The regulation of calcium (Ca²⁺) homeostasis by β-adrenergic receptor (βAR) activation provides the essential underpinnings of sympathetic regulation of myocardial function, as well as a basis for understanding molecular events that result in hypertrophic signaling and heart failure. Sympathetic stimulation of the βAR not only induces protein phosphorylation but also activates nitric oxide–dependent signaling, which modulates cardiac contractility.

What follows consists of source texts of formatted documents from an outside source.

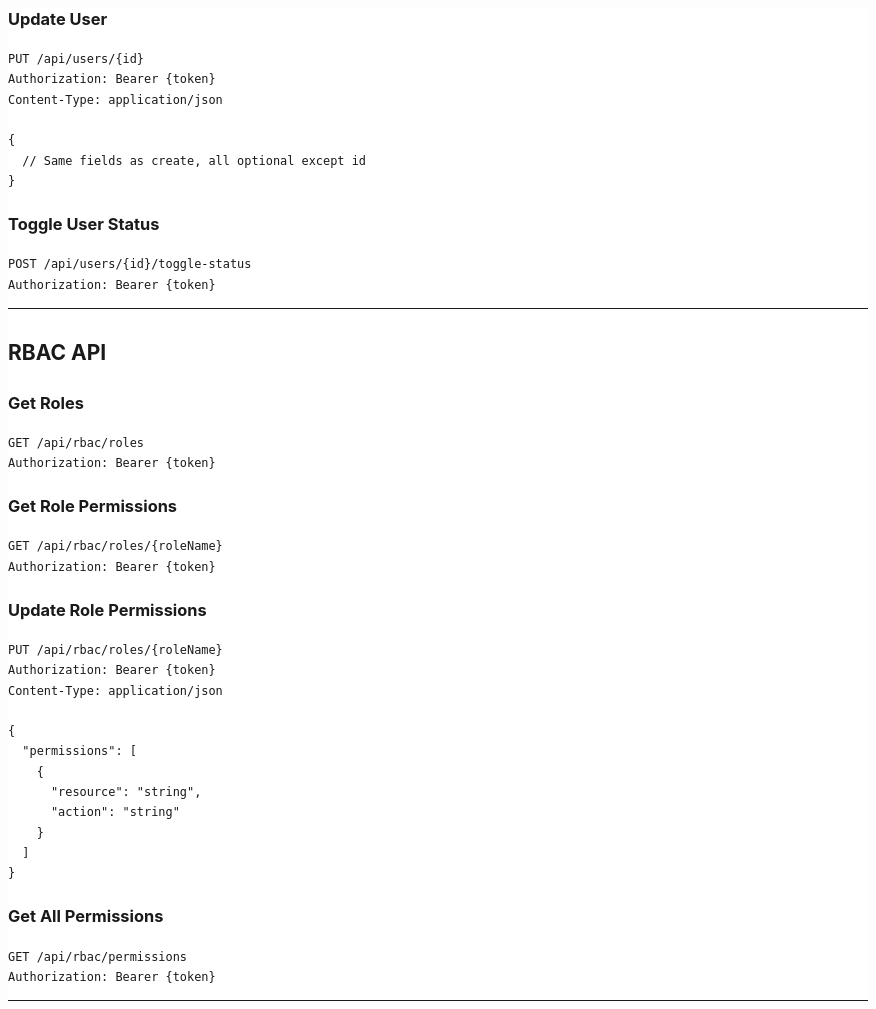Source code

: ### Update User
```http
PUT /api/users/{id}
Authorization: Bearer {token}
Content-Type: application/json

{
  // Same fields as create, all optional except id
}
```

### Toggle User Status
```http
POST /api/users/{id}/toggle-status
Authorization: Bearer {token}
```

---

## RBAC API

### Get Roles
```http
GET /api/rbac/roles
Authorization: Bearer {token}
```

### Get Role Permissions
```http
GET /api/rbac/roles/{roleName}
Authorization: Bearer {token}
```

### Update Role Permissions
```http
PUT /api/rbac/roles/{roleName}
Authorization: Bearer {token}
Content-Type: application/json

{
  "permissions": [
    {
      "resource": "string",
      "action": "string"
    }
  ]
}
```

### Get All Permissions
```http
GET /api/rbac/permissions
Authorization: Bearer {token}
```

---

Nonetheless, the role of nitric oxide in βAR-dependent regulation of Ca²⁺ handling has not yet been explicated fully.

To elucidate the role of protein S-nitrosylation, a major transducer of nitric oxide bioactivity, on βAR-dependent alterations in cardiomyocyte Ca²⁺ handling and hypertrophy.

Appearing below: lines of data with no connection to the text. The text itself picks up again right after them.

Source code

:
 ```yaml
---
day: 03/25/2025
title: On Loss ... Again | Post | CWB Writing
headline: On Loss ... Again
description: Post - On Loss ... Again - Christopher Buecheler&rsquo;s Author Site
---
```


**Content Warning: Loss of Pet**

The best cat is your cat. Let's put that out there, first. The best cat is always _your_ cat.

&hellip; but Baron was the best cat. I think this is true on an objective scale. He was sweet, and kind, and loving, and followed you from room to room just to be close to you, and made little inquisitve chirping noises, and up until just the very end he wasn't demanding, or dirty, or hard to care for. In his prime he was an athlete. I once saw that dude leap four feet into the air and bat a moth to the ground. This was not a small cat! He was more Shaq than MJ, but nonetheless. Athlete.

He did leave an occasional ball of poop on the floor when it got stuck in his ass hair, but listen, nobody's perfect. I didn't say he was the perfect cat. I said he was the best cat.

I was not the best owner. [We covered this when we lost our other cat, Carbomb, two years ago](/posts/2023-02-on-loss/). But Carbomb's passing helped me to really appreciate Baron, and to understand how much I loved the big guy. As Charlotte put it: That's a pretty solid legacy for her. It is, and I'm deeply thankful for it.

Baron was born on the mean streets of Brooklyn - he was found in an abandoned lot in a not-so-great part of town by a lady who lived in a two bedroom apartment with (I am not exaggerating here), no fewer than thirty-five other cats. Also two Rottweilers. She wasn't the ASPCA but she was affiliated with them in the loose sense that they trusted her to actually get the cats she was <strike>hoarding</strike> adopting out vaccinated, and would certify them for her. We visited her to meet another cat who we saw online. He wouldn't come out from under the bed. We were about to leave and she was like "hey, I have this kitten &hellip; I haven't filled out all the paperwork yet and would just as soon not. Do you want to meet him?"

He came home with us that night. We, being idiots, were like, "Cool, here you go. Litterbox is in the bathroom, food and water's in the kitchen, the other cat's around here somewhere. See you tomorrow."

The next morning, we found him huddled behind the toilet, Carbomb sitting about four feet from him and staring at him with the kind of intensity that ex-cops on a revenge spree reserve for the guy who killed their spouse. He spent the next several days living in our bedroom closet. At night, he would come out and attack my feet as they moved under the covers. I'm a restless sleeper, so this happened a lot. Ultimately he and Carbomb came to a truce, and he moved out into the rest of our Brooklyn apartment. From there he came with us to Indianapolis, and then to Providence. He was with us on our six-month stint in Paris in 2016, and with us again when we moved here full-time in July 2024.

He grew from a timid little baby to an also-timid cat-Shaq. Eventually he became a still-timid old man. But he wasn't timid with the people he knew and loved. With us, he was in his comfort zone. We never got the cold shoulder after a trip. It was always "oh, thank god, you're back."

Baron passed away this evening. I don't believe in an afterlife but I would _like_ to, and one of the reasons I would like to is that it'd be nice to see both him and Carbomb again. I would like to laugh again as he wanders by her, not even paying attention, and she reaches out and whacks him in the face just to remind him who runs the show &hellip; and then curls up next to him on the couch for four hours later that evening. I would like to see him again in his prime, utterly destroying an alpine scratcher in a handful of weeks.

Using transgenic mice to titrate the levels of protein S-nitrosylation, we uncovered major roles for protein S-nitrosylation, in general, and for phospholamban and cardiac troponin C S-nitrosylation, in particular, in βAR-dependent regulation of Ca²⁺ homeostasis. Notably, S-nitrosylation of phospholamban consequent upon βAR stimulation is necessary for the inhibitory pentamerization of phospholamban, which activates sarcoplasmic reticulum Ca²⁺-ATPase and increases cytosolic Ca²⁺ transients. Coincident S-nitrosylation of cardiac troponin C decreases myocardial sensitivity to Ca²⁺. During chronic adrenergic stimulation, global reductions in cellular S-nitrosylation mitigate hypertrophic signaling resulting from Ca²⁺ overload.

S-Nitrosylation operates in concert with phosphorylation to regulate many cardiac Ca²⁺-handling proteins, including phospholamban and cardiac troponin C, thereby playing an essential and previously unrecognized role in cardiac Ca²⁺ homeostasis. Manipulation of the S-nitrosylation level may prove therapeutic in heart failure.